**Problem details:**
Set out exactly every line of the entries below, starting at the line that holds "teapot: none [90,394,238,473]" and stopping after the line that holds "wall art: none".
Given records Start Marker
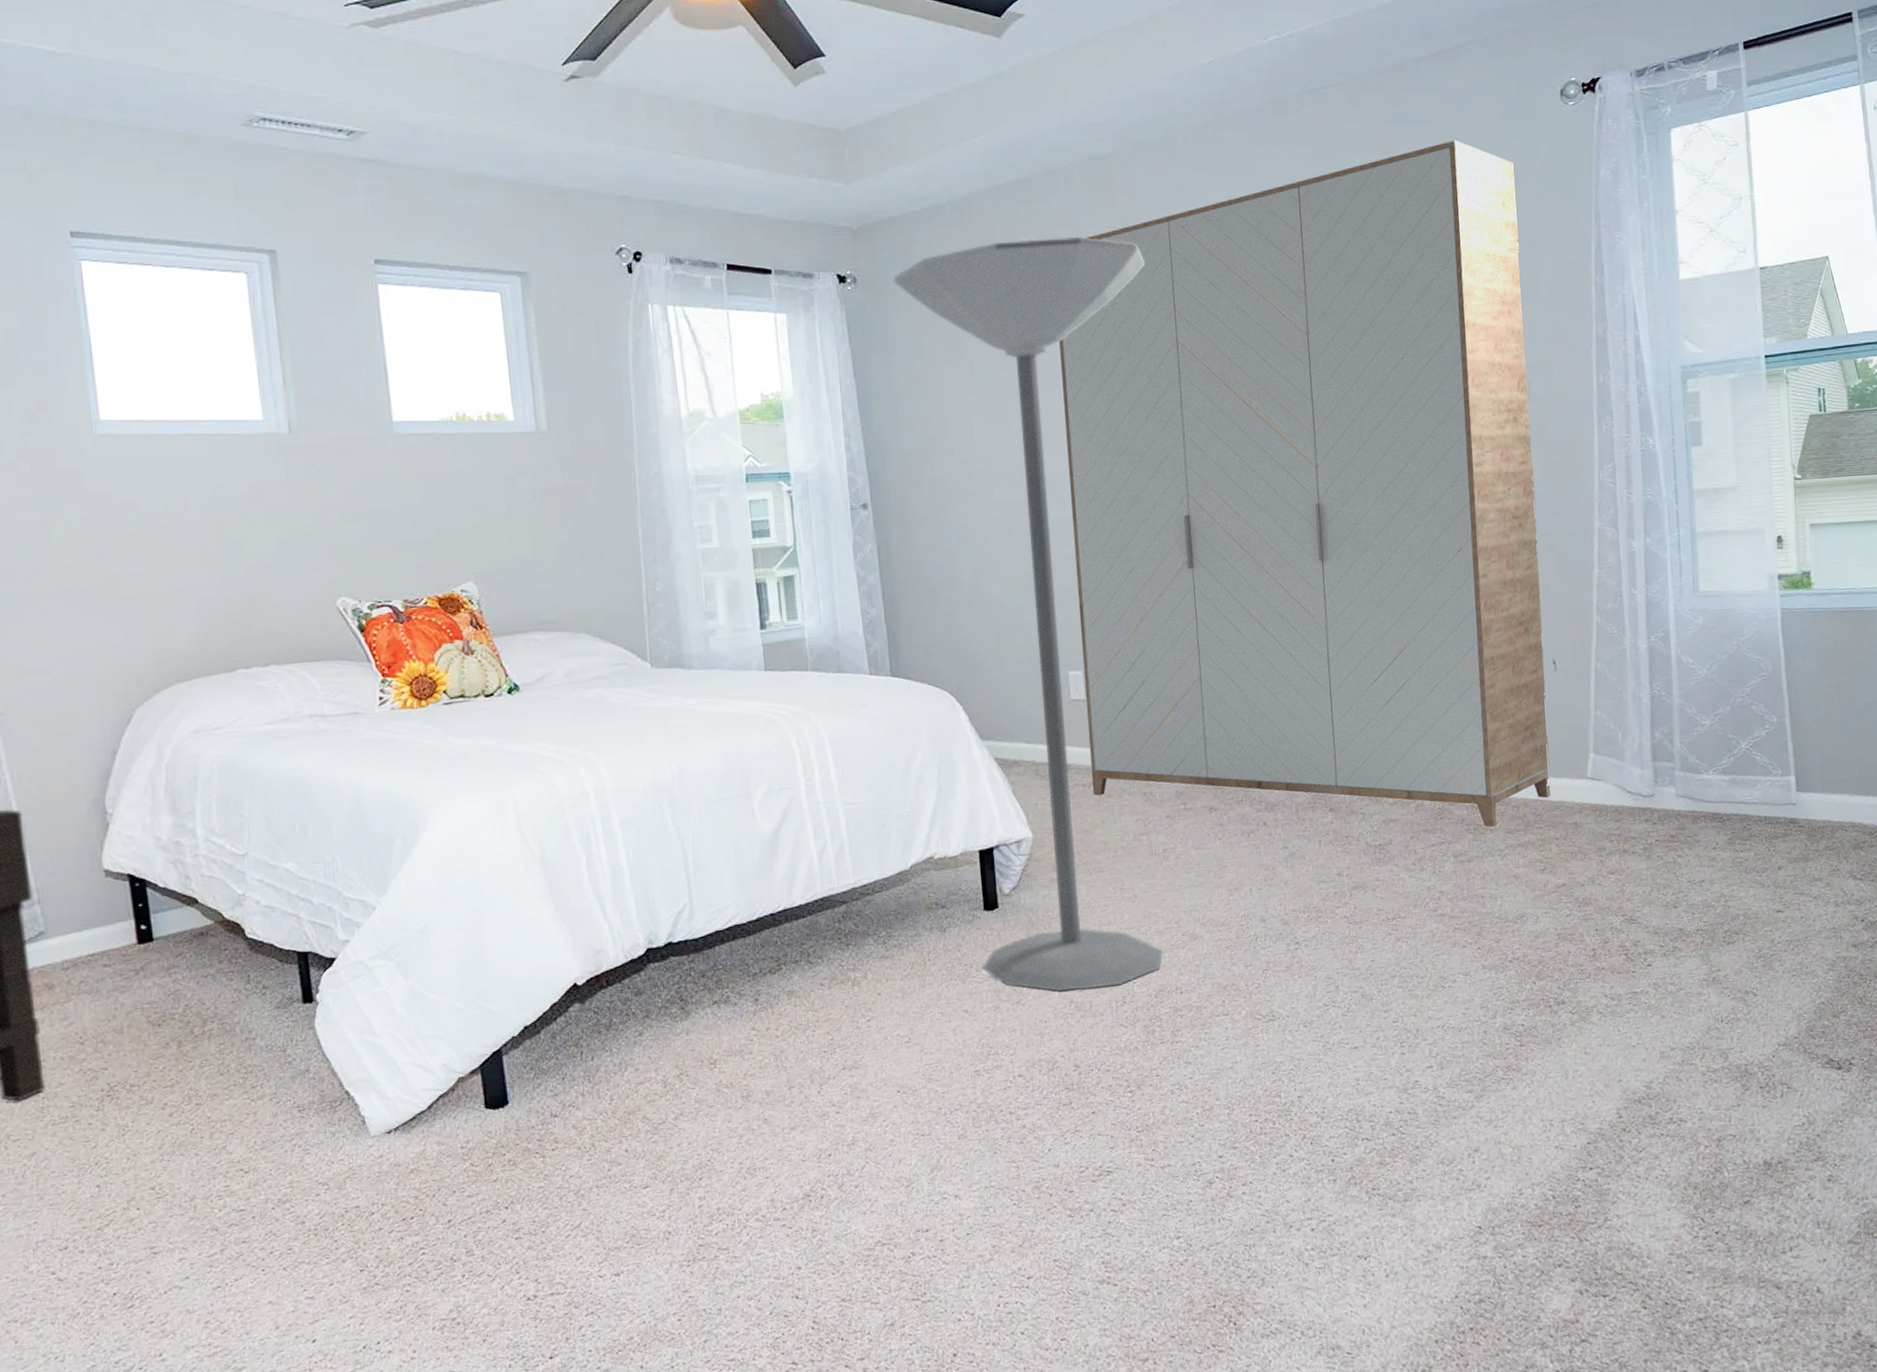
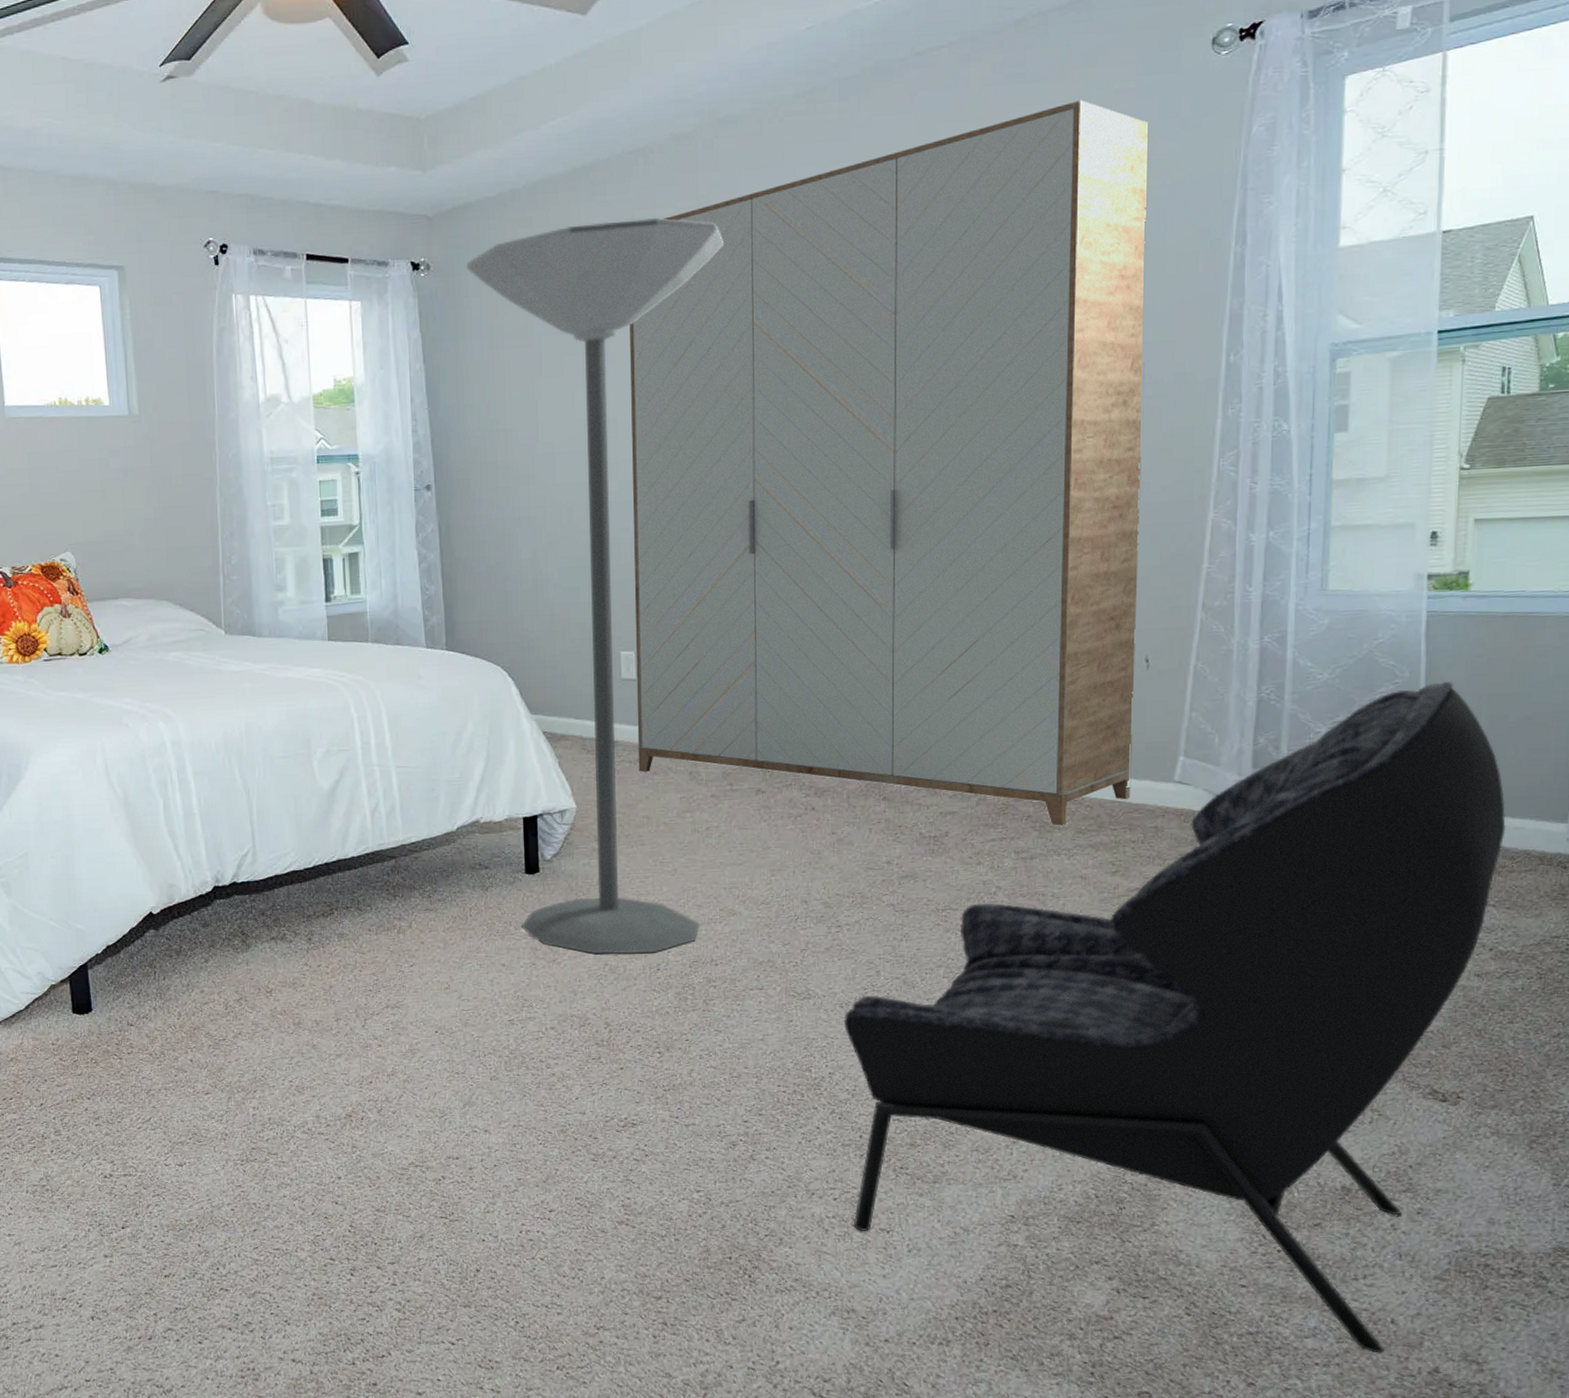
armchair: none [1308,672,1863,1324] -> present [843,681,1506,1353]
Given records End Marker
Given records Start Marker
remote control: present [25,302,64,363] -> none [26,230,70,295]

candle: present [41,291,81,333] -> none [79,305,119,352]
Given records End Marker
Given records Start Marker
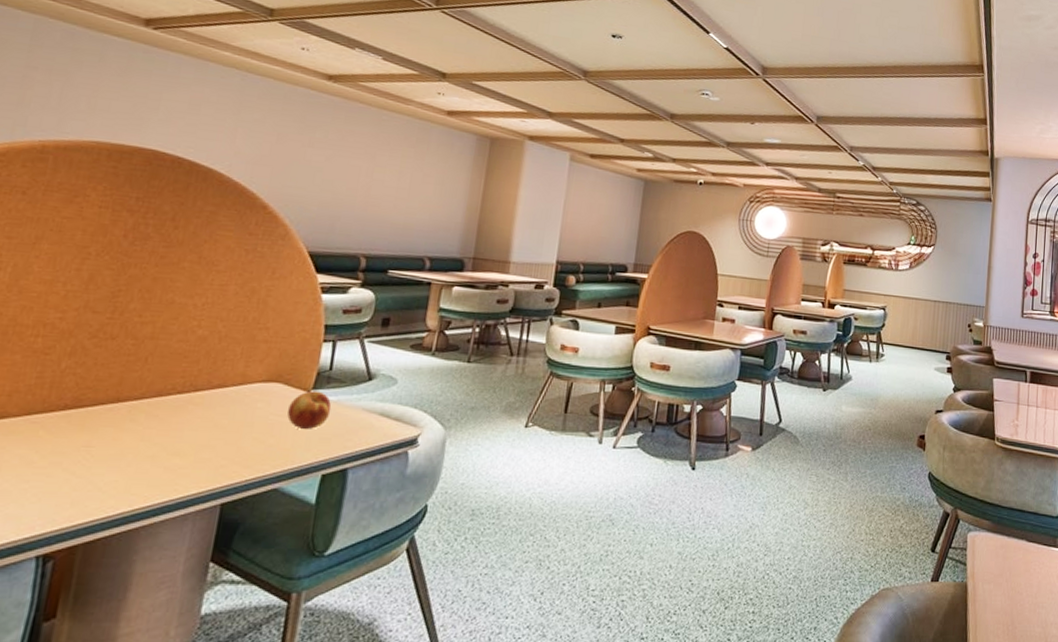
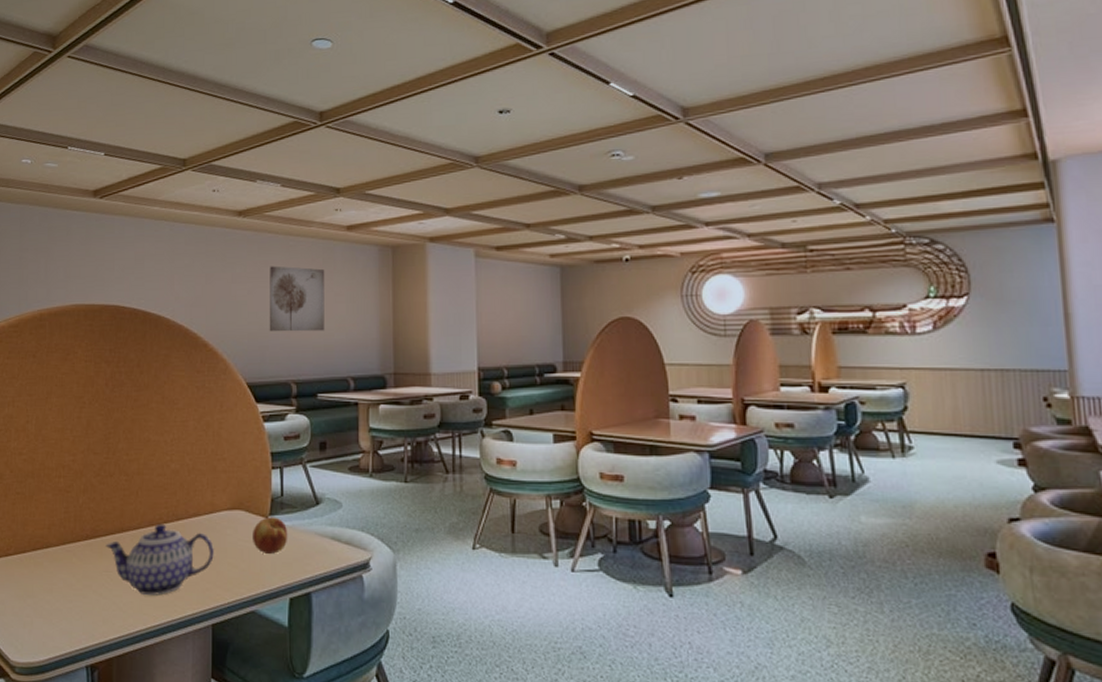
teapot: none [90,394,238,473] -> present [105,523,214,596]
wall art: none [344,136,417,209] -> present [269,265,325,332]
Given records End Marker
**Reply to the task:**
teapot: none [90,394,238,473] -> present [105,523,214,596]
wall art: none [344,136,417,209] -> present [269,265,325,332]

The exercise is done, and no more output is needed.